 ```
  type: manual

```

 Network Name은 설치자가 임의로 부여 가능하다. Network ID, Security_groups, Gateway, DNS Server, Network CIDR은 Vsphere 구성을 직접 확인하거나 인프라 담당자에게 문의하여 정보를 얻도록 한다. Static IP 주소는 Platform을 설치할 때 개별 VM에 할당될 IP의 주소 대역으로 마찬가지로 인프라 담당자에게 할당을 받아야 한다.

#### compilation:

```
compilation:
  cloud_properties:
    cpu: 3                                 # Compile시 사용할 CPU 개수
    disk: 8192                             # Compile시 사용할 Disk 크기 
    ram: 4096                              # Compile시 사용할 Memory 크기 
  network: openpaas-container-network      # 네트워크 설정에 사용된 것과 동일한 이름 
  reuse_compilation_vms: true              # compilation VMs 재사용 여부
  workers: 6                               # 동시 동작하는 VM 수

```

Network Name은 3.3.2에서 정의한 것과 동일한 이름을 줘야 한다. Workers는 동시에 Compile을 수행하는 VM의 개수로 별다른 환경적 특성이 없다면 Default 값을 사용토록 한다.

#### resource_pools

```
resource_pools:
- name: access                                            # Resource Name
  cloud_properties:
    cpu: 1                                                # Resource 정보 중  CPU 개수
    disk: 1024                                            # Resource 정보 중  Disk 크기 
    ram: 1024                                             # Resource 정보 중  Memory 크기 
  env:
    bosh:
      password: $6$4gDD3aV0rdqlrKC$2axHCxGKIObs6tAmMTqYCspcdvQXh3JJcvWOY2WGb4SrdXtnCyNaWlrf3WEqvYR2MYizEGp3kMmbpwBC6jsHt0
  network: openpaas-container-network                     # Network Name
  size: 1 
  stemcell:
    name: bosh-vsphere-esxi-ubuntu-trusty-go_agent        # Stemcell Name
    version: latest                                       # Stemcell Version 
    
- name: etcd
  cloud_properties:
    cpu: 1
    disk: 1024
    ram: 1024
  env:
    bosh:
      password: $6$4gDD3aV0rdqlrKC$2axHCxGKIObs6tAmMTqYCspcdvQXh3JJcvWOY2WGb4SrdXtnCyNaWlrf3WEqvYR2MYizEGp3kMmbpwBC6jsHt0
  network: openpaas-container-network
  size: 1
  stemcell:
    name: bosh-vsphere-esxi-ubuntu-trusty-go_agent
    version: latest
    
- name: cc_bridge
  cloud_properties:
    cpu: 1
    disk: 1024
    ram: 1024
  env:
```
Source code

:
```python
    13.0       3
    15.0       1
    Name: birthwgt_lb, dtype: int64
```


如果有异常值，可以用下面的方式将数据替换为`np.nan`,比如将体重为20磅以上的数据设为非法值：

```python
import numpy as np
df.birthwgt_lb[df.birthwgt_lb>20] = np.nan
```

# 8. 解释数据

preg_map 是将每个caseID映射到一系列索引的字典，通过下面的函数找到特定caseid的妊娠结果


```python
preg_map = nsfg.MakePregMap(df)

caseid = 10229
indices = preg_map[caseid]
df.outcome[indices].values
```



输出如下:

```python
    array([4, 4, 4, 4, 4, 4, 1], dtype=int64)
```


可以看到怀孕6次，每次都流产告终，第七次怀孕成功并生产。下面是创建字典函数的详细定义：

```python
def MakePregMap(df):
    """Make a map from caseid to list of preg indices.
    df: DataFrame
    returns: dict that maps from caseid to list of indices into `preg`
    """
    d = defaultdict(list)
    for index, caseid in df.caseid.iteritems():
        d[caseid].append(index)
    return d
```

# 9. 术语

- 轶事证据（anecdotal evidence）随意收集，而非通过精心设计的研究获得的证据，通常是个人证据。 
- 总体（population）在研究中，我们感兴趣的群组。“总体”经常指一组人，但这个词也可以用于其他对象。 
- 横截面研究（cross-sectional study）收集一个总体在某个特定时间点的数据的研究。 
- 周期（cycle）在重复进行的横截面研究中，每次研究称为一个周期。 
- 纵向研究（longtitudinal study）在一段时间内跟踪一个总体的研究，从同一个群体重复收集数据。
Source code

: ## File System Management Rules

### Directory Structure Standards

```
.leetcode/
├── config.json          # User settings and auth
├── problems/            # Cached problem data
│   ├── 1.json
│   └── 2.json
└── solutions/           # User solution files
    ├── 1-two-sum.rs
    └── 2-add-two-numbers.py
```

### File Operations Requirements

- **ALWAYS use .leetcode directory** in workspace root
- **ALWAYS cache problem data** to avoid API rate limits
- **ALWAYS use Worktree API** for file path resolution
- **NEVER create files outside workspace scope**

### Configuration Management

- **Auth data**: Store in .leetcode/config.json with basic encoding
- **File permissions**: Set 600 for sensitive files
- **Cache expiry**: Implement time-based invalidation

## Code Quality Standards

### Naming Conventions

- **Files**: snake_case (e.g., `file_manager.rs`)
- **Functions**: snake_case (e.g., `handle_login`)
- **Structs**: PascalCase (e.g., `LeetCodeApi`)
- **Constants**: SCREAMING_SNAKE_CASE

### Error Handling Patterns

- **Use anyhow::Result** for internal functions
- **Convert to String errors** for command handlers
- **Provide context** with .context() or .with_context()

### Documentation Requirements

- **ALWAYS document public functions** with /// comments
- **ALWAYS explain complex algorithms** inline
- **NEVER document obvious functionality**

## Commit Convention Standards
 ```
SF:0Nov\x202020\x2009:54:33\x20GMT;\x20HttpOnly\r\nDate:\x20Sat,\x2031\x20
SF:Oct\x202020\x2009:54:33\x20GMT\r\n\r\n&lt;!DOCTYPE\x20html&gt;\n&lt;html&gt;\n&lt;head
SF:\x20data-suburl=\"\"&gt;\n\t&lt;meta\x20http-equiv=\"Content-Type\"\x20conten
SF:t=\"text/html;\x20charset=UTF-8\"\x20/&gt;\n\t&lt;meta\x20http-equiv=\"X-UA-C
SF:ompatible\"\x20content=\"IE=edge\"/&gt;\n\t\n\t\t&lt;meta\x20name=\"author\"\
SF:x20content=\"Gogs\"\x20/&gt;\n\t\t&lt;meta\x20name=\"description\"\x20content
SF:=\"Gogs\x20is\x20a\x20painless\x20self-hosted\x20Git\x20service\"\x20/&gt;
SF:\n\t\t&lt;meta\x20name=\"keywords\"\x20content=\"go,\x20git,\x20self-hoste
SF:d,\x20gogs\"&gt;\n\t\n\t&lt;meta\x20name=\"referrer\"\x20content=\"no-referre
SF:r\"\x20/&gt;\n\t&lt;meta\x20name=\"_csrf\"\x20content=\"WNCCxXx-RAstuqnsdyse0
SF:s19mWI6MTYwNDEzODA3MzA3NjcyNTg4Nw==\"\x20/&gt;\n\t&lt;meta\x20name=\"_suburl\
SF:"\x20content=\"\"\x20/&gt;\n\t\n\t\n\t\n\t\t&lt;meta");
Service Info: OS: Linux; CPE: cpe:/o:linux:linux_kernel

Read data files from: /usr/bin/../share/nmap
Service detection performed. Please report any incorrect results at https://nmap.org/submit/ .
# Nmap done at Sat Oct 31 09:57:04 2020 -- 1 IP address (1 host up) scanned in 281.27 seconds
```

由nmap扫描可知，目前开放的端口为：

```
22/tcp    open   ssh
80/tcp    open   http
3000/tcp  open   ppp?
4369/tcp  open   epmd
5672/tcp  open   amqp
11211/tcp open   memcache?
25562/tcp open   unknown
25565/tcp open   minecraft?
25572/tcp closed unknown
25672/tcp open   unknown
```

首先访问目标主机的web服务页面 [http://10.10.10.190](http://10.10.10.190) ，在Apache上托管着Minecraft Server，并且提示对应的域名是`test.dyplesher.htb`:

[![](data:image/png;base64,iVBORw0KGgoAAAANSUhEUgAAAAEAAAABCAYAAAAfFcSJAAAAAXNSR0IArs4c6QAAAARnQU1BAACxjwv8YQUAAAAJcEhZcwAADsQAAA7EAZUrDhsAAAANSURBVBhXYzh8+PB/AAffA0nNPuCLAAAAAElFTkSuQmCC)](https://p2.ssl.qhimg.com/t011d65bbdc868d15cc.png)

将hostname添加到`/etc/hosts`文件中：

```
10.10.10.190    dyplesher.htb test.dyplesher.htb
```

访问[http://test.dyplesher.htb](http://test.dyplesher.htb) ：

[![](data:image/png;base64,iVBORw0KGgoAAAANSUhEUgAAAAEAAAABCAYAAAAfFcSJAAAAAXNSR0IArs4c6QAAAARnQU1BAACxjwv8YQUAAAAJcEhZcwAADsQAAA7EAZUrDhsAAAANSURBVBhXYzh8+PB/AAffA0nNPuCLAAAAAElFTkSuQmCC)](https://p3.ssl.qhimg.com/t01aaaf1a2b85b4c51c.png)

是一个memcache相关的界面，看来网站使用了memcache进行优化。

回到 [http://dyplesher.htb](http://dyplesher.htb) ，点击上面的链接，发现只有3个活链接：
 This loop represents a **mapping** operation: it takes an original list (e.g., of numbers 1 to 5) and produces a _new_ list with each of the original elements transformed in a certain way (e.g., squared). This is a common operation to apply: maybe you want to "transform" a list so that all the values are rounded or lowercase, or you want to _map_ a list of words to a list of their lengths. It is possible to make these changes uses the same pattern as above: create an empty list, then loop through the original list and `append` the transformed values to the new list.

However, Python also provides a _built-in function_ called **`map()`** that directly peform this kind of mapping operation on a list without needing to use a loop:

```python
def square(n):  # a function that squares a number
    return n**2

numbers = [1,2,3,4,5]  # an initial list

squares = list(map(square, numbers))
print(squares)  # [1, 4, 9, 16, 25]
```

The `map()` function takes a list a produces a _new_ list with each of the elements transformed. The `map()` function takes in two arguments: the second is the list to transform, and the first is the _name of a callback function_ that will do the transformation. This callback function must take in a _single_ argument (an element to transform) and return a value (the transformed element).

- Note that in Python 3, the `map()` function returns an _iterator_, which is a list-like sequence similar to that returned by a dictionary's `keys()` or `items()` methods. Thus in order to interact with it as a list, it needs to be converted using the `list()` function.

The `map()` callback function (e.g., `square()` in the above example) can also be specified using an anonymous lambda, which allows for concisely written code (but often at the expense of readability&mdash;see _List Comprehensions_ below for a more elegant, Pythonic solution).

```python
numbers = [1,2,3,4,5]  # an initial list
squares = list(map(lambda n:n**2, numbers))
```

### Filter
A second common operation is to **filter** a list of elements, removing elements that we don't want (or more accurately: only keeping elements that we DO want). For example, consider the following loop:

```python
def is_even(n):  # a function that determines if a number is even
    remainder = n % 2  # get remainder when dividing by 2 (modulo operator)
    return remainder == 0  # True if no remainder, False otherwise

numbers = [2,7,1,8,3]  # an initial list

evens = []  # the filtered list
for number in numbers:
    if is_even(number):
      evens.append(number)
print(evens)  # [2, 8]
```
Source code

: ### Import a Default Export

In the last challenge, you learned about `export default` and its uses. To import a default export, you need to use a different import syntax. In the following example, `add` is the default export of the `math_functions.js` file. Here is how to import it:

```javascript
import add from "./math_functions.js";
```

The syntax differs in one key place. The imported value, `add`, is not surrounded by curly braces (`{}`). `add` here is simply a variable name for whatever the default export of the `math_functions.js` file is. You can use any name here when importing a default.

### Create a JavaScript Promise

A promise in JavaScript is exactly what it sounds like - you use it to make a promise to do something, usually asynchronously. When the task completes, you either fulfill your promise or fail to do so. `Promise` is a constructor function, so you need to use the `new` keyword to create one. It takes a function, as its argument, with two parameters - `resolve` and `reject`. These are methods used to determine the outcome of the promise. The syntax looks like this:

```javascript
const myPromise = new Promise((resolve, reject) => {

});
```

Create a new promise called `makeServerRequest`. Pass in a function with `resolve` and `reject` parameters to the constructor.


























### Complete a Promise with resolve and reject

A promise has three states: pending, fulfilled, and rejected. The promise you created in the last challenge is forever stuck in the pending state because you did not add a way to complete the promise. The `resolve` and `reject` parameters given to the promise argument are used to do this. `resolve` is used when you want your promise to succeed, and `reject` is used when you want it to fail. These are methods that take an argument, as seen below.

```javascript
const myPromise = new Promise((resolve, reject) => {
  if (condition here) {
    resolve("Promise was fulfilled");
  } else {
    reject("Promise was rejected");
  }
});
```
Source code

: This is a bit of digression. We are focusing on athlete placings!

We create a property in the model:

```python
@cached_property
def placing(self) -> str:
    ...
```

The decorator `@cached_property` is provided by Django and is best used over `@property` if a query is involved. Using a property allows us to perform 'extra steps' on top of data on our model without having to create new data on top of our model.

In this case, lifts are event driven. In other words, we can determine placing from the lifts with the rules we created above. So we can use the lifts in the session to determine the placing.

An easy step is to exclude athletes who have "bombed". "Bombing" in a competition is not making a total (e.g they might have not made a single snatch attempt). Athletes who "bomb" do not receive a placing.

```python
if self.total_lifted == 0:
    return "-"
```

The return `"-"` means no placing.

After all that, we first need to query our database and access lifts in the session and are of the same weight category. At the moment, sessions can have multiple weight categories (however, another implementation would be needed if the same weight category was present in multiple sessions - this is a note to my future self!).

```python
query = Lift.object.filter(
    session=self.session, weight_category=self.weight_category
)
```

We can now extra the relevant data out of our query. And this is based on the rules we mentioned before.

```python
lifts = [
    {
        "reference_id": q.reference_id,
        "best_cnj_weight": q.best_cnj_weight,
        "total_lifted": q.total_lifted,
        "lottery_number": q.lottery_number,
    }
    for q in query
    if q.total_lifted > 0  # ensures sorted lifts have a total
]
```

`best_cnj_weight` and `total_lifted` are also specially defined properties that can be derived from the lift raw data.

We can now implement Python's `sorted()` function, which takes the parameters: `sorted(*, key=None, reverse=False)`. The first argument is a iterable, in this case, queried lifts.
_ _ _ _
*Task instructions*. Lines of the listing above that contain the word "indices" must all be copied.

*Answer space*.
indices = preg_map[caseid]
df.outcome[indices].values
    """Make a map from caseid to list of preg indices.
    returns: dict that maps from caseid to list of indices into `preg`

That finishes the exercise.